On its website ExxonMobil (NYSE:XOM) states, "From January 2002 to March 2008, the price of Brent crude increased in nominal dollar terms by about 430%, compared to about 200% in euros." Behind the argument over who's to blame for oil prices -- Big Oil, speculators, consumers, whomever you choose to blame -- lies an inconvenient fact: The value of the dollar has a huge impact on the price of oil, and the dollar is worth a lot less than it was in the past. Give it a good catalyst to fall even more, and, well, I'll let you ponder the consequences.

The inflation nation
Moreover, oil isn't the only burgeoning nightmare. Wednesday brought news that inflation at the retail level grew at the fastest pace in 26 years, with food prices joining energy as major contributors to the rise.
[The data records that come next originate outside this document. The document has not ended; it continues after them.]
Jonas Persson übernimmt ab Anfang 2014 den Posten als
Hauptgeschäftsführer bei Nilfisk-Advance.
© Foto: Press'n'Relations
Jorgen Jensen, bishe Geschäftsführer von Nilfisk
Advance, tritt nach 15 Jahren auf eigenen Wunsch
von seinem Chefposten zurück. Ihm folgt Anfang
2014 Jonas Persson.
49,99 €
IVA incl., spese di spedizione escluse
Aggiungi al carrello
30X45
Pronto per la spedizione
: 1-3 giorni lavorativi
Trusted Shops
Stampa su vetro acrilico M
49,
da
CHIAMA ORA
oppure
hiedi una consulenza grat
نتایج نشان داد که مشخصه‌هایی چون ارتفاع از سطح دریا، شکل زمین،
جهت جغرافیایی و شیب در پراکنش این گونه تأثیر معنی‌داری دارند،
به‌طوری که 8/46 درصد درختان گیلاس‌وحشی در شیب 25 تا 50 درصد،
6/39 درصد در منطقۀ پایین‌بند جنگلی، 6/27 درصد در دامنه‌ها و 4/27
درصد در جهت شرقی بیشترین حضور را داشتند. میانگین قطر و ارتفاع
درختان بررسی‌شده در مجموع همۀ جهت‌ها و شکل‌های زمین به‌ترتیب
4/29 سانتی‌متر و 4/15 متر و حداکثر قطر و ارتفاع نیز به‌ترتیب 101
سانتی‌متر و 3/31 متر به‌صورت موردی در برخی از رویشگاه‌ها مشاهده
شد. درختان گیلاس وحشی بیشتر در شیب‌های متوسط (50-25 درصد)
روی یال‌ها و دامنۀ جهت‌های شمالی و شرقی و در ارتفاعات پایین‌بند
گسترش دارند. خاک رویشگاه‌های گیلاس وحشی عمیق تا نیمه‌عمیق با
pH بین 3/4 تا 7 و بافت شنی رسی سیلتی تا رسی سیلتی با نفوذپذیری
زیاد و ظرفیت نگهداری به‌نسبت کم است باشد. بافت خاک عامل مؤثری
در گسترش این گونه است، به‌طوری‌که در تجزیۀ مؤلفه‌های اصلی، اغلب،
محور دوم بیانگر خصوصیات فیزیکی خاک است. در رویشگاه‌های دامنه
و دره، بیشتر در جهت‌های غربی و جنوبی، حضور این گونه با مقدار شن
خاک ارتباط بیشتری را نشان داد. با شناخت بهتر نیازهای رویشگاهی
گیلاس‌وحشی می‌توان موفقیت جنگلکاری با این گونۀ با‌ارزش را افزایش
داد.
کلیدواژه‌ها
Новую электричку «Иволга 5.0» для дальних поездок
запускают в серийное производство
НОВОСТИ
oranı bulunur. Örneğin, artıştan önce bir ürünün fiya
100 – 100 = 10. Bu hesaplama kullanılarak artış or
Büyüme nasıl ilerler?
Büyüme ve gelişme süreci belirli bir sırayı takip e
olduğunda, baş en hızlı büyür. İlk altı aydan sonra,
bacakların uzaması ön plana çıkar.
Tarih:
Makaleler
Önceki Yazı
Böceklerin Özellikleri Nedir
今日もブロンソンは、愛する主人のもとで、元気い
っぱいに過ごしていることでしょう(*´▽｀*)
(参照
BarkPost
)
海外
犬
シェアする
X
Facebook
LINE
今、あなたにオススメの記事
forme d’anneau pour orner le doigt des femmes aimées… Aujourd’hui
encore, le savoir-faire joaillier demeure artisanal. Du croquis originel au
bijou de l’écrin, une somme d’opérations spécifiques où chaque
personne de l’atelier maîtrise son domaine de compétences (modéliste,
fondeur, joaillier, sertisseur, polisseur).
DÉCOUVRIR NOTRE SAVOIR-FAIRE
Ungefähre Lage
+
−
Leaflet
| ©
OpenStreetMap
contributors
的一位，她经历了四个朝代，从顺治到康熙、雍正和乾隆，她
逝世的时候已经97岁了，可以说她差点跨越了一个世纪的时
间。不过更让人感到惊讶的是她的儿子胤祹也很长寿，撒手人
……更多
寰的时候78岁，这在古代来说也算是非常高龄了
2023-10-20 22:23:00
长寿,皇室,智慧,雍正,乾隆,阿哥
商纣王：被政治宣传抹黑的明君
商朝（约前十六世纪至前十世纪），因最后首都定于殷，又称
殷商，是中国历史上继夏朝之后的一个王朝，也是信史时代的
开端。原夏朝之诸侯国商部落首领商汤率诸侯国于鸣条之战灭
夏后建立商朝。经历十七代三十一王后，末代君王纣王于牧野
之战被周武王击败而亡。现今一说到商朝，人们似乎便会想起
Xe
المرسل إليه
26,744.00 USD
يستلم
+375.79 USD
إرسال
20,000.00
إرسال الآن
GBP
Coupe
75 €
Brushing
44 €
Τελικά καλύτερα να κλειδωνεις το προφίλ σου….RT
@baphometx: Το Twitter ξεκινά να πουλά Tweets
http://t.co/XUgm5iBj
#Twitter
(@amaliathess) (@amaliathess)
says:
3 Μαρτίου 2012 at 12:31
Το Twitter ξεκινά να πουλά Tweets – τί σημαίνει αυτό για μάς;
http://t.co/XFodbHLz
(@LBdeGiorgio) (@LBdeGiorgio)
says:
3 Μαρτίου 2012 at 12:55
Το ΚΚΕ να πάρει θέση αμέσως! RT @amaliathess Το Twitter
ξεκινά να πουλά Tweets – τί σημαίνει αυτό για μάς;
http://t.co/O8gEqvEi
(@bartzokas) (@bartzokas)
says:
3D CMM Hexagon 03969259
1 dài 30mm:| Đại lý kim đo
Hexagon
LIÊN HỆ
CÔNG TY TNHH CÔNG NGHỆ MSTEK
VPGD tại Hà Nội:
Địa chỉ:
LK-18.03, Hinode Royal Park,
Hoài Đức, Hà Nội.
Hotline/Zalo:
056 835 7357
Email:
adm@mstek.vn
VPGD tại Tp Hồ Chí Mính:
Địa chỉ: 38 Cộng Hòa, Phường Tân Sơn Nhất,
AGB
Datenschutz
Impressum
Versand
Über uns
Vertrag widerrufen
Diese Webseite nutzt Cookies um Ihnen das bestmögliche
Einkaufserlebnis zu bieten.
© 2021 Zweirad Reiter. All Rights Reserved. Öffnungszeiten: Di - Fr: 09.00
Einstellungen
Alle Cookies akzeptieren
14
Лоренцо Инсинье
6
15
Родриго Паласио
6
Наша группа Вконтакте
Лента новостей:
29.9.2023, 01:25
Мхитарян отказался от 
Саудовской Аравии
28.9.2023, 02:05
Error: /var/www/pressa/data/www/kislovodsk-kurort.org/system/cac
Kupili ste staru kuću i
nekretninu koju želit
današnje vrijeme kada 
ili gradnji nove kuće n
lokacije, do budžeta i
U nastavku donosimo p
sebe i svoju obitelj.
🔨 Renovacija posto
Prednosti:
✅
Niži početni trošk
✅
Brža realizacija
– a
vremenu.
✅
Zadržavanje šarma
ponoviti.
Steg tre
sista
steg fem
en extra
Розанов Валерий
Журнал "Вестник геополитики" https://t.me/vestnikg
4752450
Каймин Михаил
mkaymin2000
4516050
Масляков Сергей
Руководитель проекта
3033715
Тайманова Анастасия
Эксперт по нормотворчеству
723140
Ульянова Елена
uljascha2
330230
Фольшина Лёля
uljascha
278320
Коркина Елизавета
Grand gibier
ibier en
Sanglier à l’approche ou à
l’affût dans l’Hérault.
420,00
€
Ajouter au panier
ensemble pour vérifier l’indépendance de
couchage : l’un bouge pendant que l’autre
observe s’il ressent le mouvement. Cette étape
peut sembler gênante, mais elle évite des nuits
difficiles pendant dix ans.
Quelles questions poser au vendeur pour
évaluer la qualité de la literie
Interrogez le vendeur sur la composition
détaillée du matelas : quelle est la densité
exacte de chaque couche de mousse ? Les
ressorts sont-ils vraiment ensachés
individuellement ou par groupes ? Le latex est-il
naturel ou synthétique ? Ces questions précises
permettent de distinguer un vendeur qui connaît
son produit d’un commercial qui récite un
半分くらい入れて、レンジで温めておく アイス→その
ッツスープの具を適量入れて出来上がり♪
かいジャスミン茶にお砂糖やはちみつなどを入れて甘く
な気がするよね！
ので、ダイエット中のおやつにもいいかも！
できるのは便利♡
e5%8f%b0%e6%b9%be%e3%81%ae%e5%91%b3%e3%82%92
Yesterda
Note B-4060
Meanwhile, wholesale prices surged 9.2% in the past year -- 1.8% in the last month alone. I don't need to remind you that inflation is threatening the economy in ways we haven't seen in years, if not decades.

No worries there, though. As anyone who believes what they learned in Econ 101 will tell you, there's an easy tool to zap the chains of inflation: Just raise interest rates. As rates rise, lending becomes more expensive, which puts the brakes on consumers and businesses who had access to as much cheap money as they could get their hands on.

Phew! So that whole inflation thing isn't a big deal. Just raise rates and the economy returns to bliss … right?

Don't bank on it
The other big news of the week involves the ongoing turmoil in the banking sector. IndyMac went belly-up last weekend. WashingtonMutual (NYSE:WM) and Bank of America (NYSE:BAC) saw enough volatility to give an astronaut vertigo. Meanwhile, the Federal Reserve reported that its emergency bank lending window, which gives investment banks like Goldman Sachs (NYSE:GS) and Morgan Stanley the ability to draw funds at 2.25%, has regained popularity.

Despite some good news from Wells Fargo this week, many banks are already struggling to tread water as it is. With banks' profits reliant on the difference between the low short-term rates they pay for capital and the higher long-term rates they earn on loans, jacking up interest rates could well be the last straw that sends some struggling banks into a black hole, some mediocre banks into bankruptcy, and even some strong banks into disorder.

Connect the dots
There are four problems hanging over the economy like the sword of Damocles. Each might seem detached from the others, but when it comes down to it, they're all connected in one way or another. To solve any of them for good, we'll eventually have to solve them all.